La démarche n’a pas été évidente. J’ai envoyé des candidatures dans tous les organismes de formation en travail social. Seul l’Irfase m’a fait part de son intérêt pour le projet. Nous avons ensuite pensé ensemble un module adapté. Je forme aujourd’hui de futurs assistants de service social, moniteurs-éducateurs, éducateurs spécialisés et éducateurs de jeunes enfants. Je propose un module de trois fois huit heures. Il s’agit d’une journée par an, sur les trois ans de formation.
La première année, la séance porte sur la déconstruction des stéréotypes de genre. J’entame le travail par les représentations des étudiants pour leur faire prendre conscience que nous sommes tous vecteurs de normes à un moment donné, et qu’il est nécessaire d’interroger ses propres représentations pour être en capacité d’accompagner l’autre. En se fondant sur des mots, comme « égalité » ou « transphobie », je leur propose de partir de leur expérience personnelle et de s’interroger sur leur propre éducation. Par la suite, je m’appuie sur les caractéristiques des futurs métiers. Pour les éducatrices de jeunes enfants, par exemple, je suggère de questionner la notion de parentalité. Lorsqu’un enfant est malade, les professionnelles vont être amenées à contacter davantage la mère que le père. Je développe avec elles cette idée de charge mentale. Toutes ces injonctions, nous les observons dans la société de manière générale, mais elles sont aussi présentes dans le travail social. J’essaie de montrer aux étudiants qu’en manifestant ces fonctionnements stéréotypés, eux-mêmes proposent au public des façons de faire genrées, qui viennent renforcer les représentations que nous connaissons. J’oriente également les étudiants vers un panel d’outils. Le violentomètre est, par exemple, très utile. Il s’agit d’une graduation de différents propos, classés du vert au rouge, servant à sensibiliser le public sur ce qui est acceptable et ce qui ne l’est pas.

» **DONNÉES FOURNIES**:
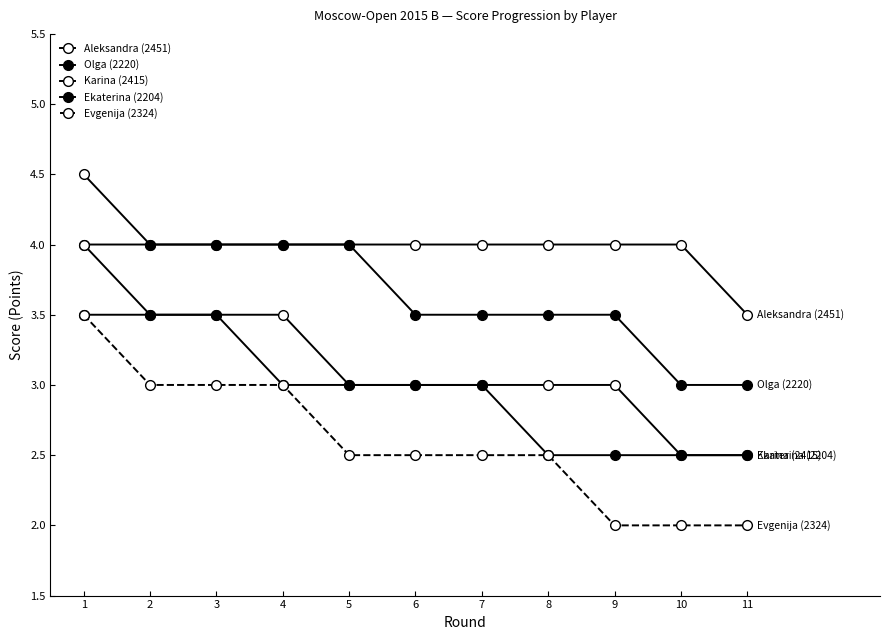

What is the sum of all Karina (2415) values?

34.5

» **EXERCICES À RÉALISER**:
A. Dans le texte sur la formation en travail social, relevez tous les métiers auxquels l'auteur forme aujourd'hui les étudiants.
B. Rédigez la suite du texte sur la formation en travail social, à partir de sa dernière phrase.

» **VOS RÉPONSES**:
A.
- assistants de service social
- moniteurs-éducateurs
- éducateurs spécialisés
- éducateurs de jeunes enfants

B.
Quand je fais part de mes observations, en général, le premier réflexe est de répondre : « Moi, je suis égalitaire dans ma façon de faire. Je ne fonctionne pas comme ça. » J’explique que lorsque nous ne travaillons pas ces questions, nous reproduisons souvent des choses à notre insu, car nous dépendons d’un système. Ce n’est pas grave, l’essentiel est de s’en rendre compte. L’idée est de remettre en question notre accompagnement de façon collective, sans incriminer personne en particulier. En fonctionnant de cette manière, les conversations débouchent sur des constats qui n’apparaissaient pas en premier lieu.